The annual Thai splash-fest is a major generator of business for hotels, road transports companies, food & beverage services and airlines. This year the Songkran holiday runs, officially, from April 11-15 (but many workers will apply to take off the Friday before). Many of the festivities linger on for a few more days, principally in Pattaya and Chiang Mai.

Already officials have cancelled the annual Wan Lai Festival activities scheduled for April 16-17 in Saen Suk Municipality near Pattaya. It is sure to be just the first of many cancellations on the way.

Earlier this week the Moto GP, a growing and hugely popular international sporting event in Buriram, was postponed until another future date can be set.

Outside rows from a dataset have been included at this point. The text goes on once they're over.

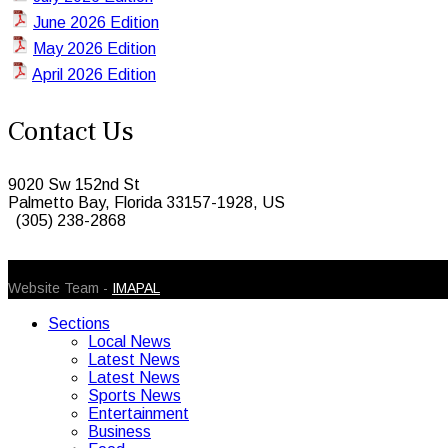
June 2026 Edition
May 2026 Edition
April 2026 Edition
Contact Us
9020 Sw 152nd St
Palmetto Bay, Florida 33157-1928, US
(305) 238-2868
© 2026 Caribbean Today. All Rights Reserved
Website Team -
IMAPAL
Sections
Local News
Latest News
Latest News
Sports News
Entertainment
Business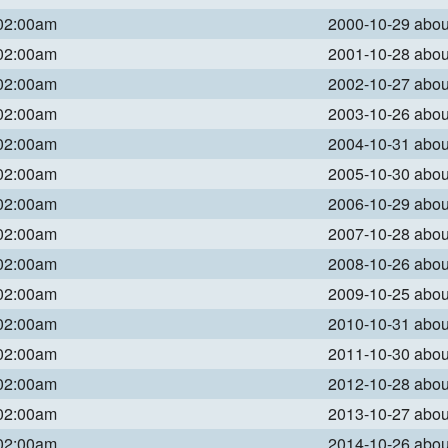
 02:00am
2000-10-29 abo
 02:00am
2001-10-28 abo
 02:00am
2002-10-27 abo
 02:00am
2003-10-26 abo
 02:00am
2004-10-31 abo
 02:00am
2005-10-30 abo
 02:00am
2006-10-29 abo
 02:00am
2007-10-28 abo
 02:00am
2008-10-26 abo
 02:00am
2009-10-25 abo
 02:00am
2010-10-31 abo
 02:00am
2011-10-30 abo
 02:00am
2012-10-28 abo
 02:00am
2013-10-27 abo
 02:00am
2014-10-26 abo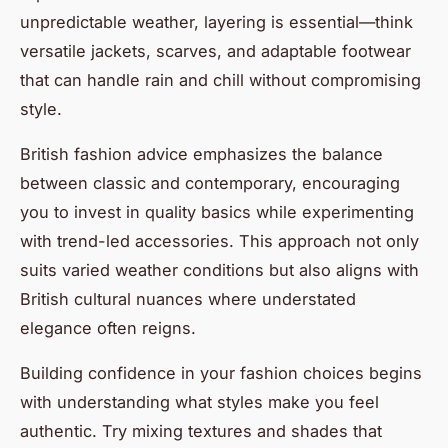
unpredictable weather, layering is essential—think
versatile jackets, scarves, and adaptable footwear
that can handle rain and chill without compromising
style.
British fashion advice emphasizes the balance
between classic and contemporary, encouraging
you to invest in quality basics while experimenting
with trend-led accessories. This approach not only
suits varied weather conditions but also aligns with
British cultural nuances where understated
elegance often reigns.
Building confidence in your fashion choices begins
with understanding what styles make you feel
authentic. Try mixing textures and shades that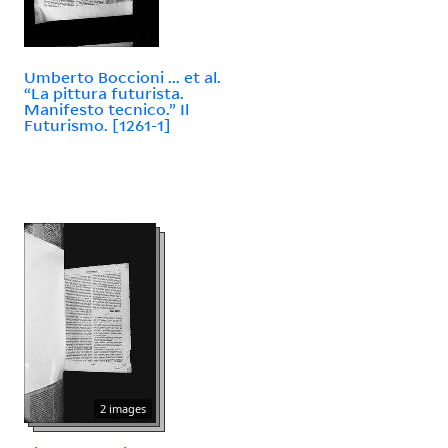
Umberto Boccioni ... et al.
“La pittura futurista.
Manifesto tecnico.” Il
Futurismo. [1261-1]
2 images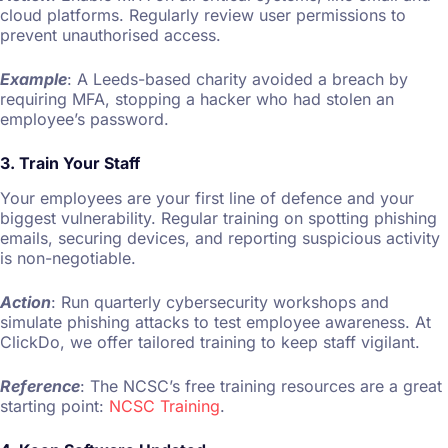
cloud platforms. Regularly review user permissions to
prevent unauthorised access.
Example
: A Leeds-based charity avoided a breach by
requiring MFA, stopping a hacker who had stolen an
employee’s password.
3. Train Your Staff
Your employees are your first line of defence and your
biggest vulnerability. Regular training on spotting phishing
emails, securing devices, and reporting suspicious activity
is non-negotiable.
Action
: Run quarterly cybersecurity workshops and
simulate phishing attacks to test employee awareness. At
ClickDo, we offer tailored training to keep staff vigilant.
Reference
: The NCSC’s free training resources are a great
starting point:
NCSC Training
.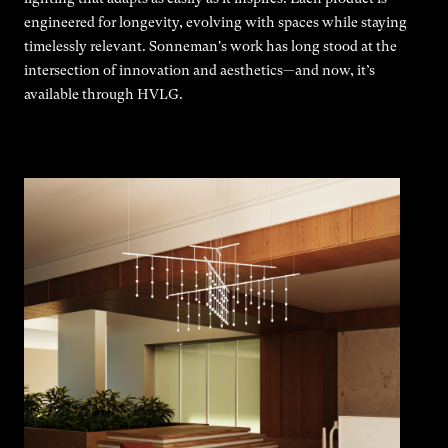
engineered for longevity, evolving with spaces while staying
timelessly relevant. Sonneman's work has long stood at the
intersection of innovation and aesthetics—and now, it’s
available through HVLG.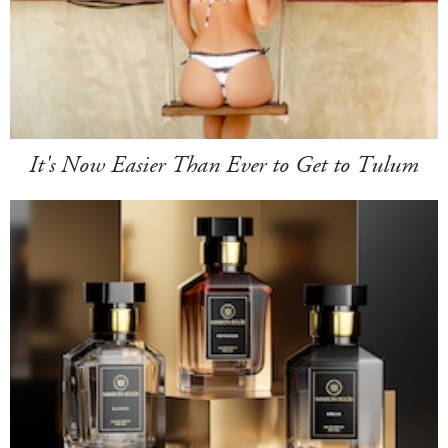
It's Now Easier Than Ever to Get to Tulum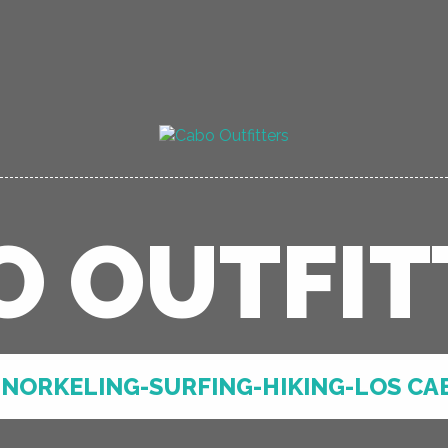
O OUTFIT
NORKELING-SURFING-HIKING-LOS CA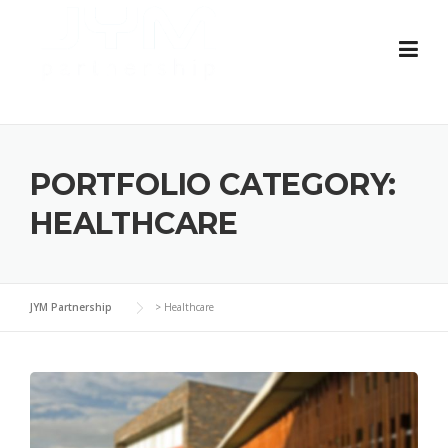
Skip
to
content
PORTFOLIO CATEGORY:
HEALTHCARE
JYM Partnership
>
Healthcare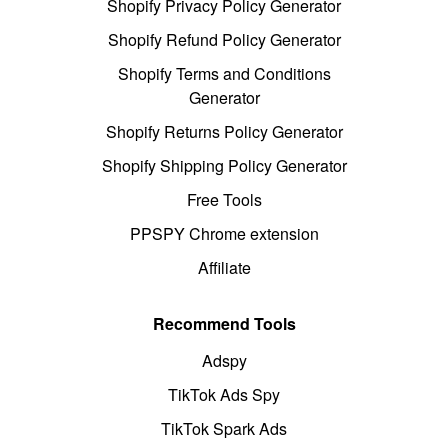
Shopify Privacy Policy Generator
Shopify Refund Policy Generator
Shopify Terms and Conditions
Generator
Shopify Returns Policy Generator
Shopify Shipping Policy Generator
Free Tools
PPSPY Chrome extension
Affiliate
Recommend Tools
Adspy
TikTok Ads Spy
TikTok Spark Ads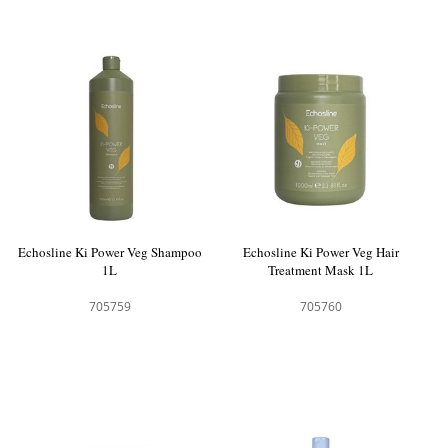
Echosline Ki Power Veg Shampoo
Echosline Ki Power Veg Hair
1L
Treatment Mask 1L
705759
705760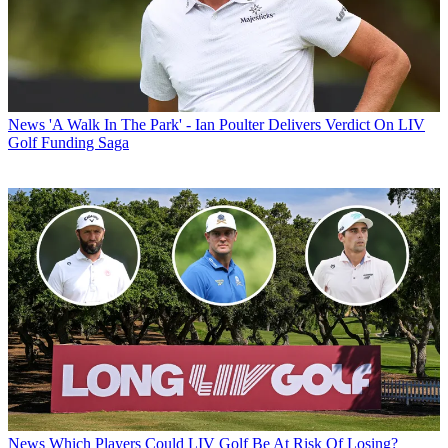
News
'A Walk In The Park' - Ian Poulter Delivers Verdict On LIV
Golf Funding Saga
News
Which Players Could LIV Golf Be At Risk Of Losing?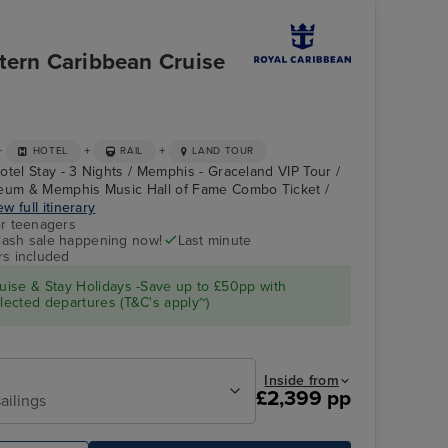
tern Caribbean Cruise
+
+
+
HOTEL
RAIL
LAND TOUR
otel Stay - 3 Nights / Memphis - Graceland VIP Tour /
um & Memphis Music Hall of Fame Combo Ticket /
ew full itinerary
r teenagers
flash sale happening now!
Last minute
Flowrider
Memphis - Graceland
VIP Tour
rs included
ise & Stay Holidays -Save up to £50pp with
ected departures (T&C's apply~)
Inside from
£2,399 pp
ailings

Meanwhile, just today, the popular Koh Phangan Full Moon Party has been cancelled for March 8 with the Mayor saying there will be no other parties until the threats of the Covid-19 virus have passed.

And that’s only the tip as airlines start cancelling services amid growing international concerns and governments are spurred into actions that may end up restricting or complicating travel arrangements.

As Shakespeare wrote “Beware the Ides of March”. Just ask Julius Caesar.